*** Opening of Document passage ***
By means of a comment by early 2010, attention was given to one of the first institutional innovations provided for in the Lisbon Treaty is the European Citizens’ Initiative (ECI), the aim of which is to engage European citizens with the European project, help mobilise civil society and strengthen pan-European debate on European policies and a missing element. In the mean time, the first EU-citizens initiative was undertaken and pointed out that one million ignatures were not enough to let bureaucracy to move. Practicle issues are too big: a too small address field, a not yet well-functioning software system and complex provisions on data protection.

Austrian Institute for European Law and Policy, which institute organised 2011 / 2012 a serie of workshops on open dialogue, will evaluate the first practical experiences with ECIs and their impact during a conference ASSESSMENT OF THE EUROPEAN CITIZENS’ INITIATIVEs IN PRACTICE. Optimizing democracy and enhancing citizens’ participation in the political life of the European Union has been a long and on-going process. The Lisbon Treaty made a big step forward when it introduced the first direct democratic right to the EU.

Since April, a new instrument – the European citizens’ initiative (ECI) – is available and has put EU citizens into the driving seats as it has provided them with an opportunity to directly shape the political future of the EU. This offers important means of transnational participation while bringing together new opportunities for information, consultation and dialogue for those who wish to have a say at EU level.
*** Close of Document passage ***
[List of tasks]
1 > Transcribe the whole passage on the European Citizens' Initiative without any changes.
2 > Please restate all of the chart records below word for word, and leave the pictures out of your answer.
*** Opening of Exercise data ***
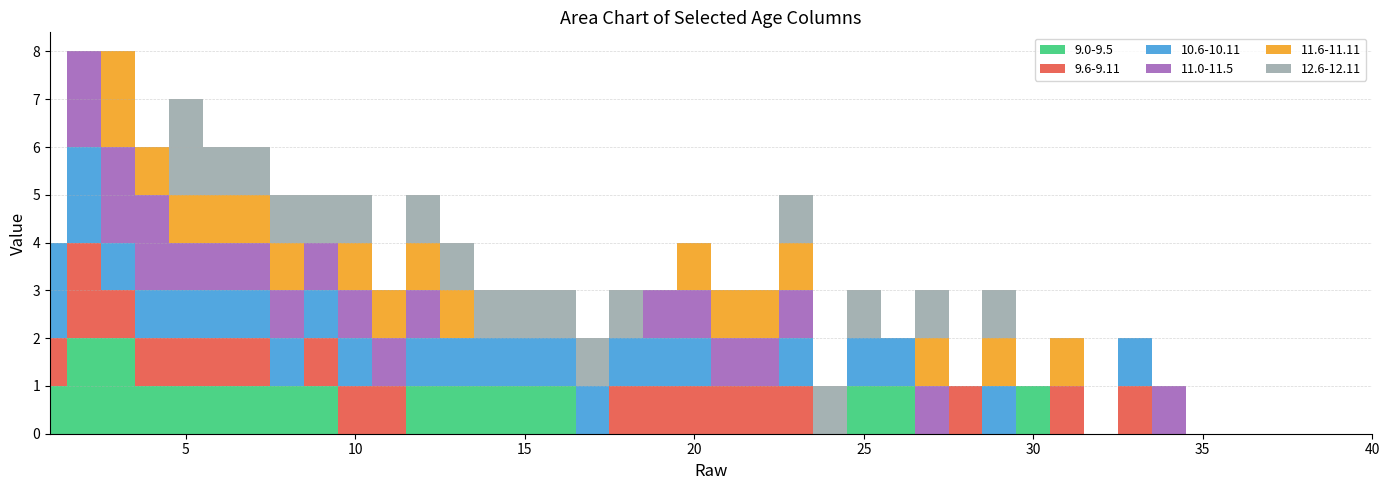

Reading right to left, list all the values displayed in this chart.

9.0-9.5: 0	0	0	0	0	0	0	0	0	0	1	0	0	0	1	1	0	0	0	0	0	0	0	0	1	1	1	1	1	0	0	1	1	1	1	1	1	2	2	1
9.6-9.11: 0	0	0	0	0	0	0	1	0	1	0	0	1	0	0	0	0	1	1	1	1	1	1	0	0	0	0	0	0	1	1	1	0	1	1	1	1	1	2	1
10.6-10.11: 0	0	0	0	0	0	0	1	0	0	0	1	0	0	1	1	0	1	0	0	1	1	1	1	1	1	1	1	1	0	1	1	1	1	1	1	1	1	2	2
11.0-11.5: 0	0	0	0	0	0	1	0	0	0	0	0	0	1	0	0	0	1	1	1	1	1	0	0	0	0	0	0	1	1	1	1	1	1	1	1	2	2	2	0
11.6-11.11: 0	0	0	0	0	0	0	0	0	1	0	1	0	1	0	0	0	1	1	1	1	0	0	0	0	0	0	1	1	1	1	0	1	1	1	1	1	2	0	0
12.6-12.11: 0	0	0	0	0	0	0	0	0	0	0	1	0	1	0	1	1	1	0	0	0	0	1	1	1	1	1	1	1	0	1	1	1	1	1	2	0	0	0	0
*** Close of Exercise data ***
[Solutions per task]
1 >
By means of a comment by early 2010, attention was given to one of the first institutional innovations provided for in the Lisbon Treaty is the European Citizens’ Initiative (ECI), the aim of which is to engage European citizens with the European project, help mobilise civil society and strengthen pan-European debate on European policies and a missing element. In the mean time, the first EU-citizens initiative was undertaken and pointed out that one million ignatures were not enough to let bureaucracy to move. Practicle issues are too big: a too small address field, a not yet well-functioning software system and complex provisions on data protection.

Austrian Institute for European Law and Policy, which institute organised 2011 / 2012 a serie of workshops on open dialogue, will evaluate the first practical experiences with ECIs and their impact during a conference ASSESSMENT OF THE EUROPEAN CITIZENS’ INITIATIVEs IN PRACTICE. Optimizing democracy and enhancing citizens’ participation in the political life of the European Union has been a long and on-going process. The Lisbon Treaty made a big step forward when it introduced the first direct democratic right to the EU.

Since April, a new instrument – the European citizens’ initiative (ECI) – is available and has put EU citizens into the driving seats as it has provided them with an opportunity to directly shape the political future of the EU. This offers important means of transnational participation while bringing together new opportunities for information, consultation and dialogue for those who wish to have a say at EU level.

2 >
Reading right to left, list all the values displayed in this chart.

9.0-9.5: 0	0	0	0	0	0	0	0	0	0	1	0	0	0	1	1	0	0	0	0	0	0	0	0	1	1	1	1	1	0	0	1	1	1	1	1	1	2	2	1
9.6-9.11: 0	0	0	0	0	0	0	1	0	1	0	0	1	0	0	0	0	1	1	1	1	1	1	0	0	0	0	0	0	1	1	1	0	1	1	1	1	1	2	1
10.6-10.11: 0	0	0	0	0	0	0	1	0	0	0	1	0	0	1	1	0	1	0	0	1	1	1	1	1	1	1	1	1	0	1	1	1	1	1	1	1	1	2	2
11.0-11.5: 0	0	0	0	0	0	1	0	0	0	0	0	0	1	0	0	0	1	1	1	1	1	0	0	0	0	0	0	1	1	1	1	1	1	1	1	2	2	2	0
11.6-11.11: 0	0	0	0	0	0	0	0	0	1	0	1	0	1	0	0	0	1	1	1	1	0	0	0	0	0	0	1	1	1	1	0	1	1	1	1	1	2	0	0
12.6-12.11: 0	0	0	0	0	0	0	0	0	0	0	1	0	1	0	1	1	1	0	0	0	0	1	1	1	1	1	1	1	0	1	1	1	1	1	2	0	0	0	0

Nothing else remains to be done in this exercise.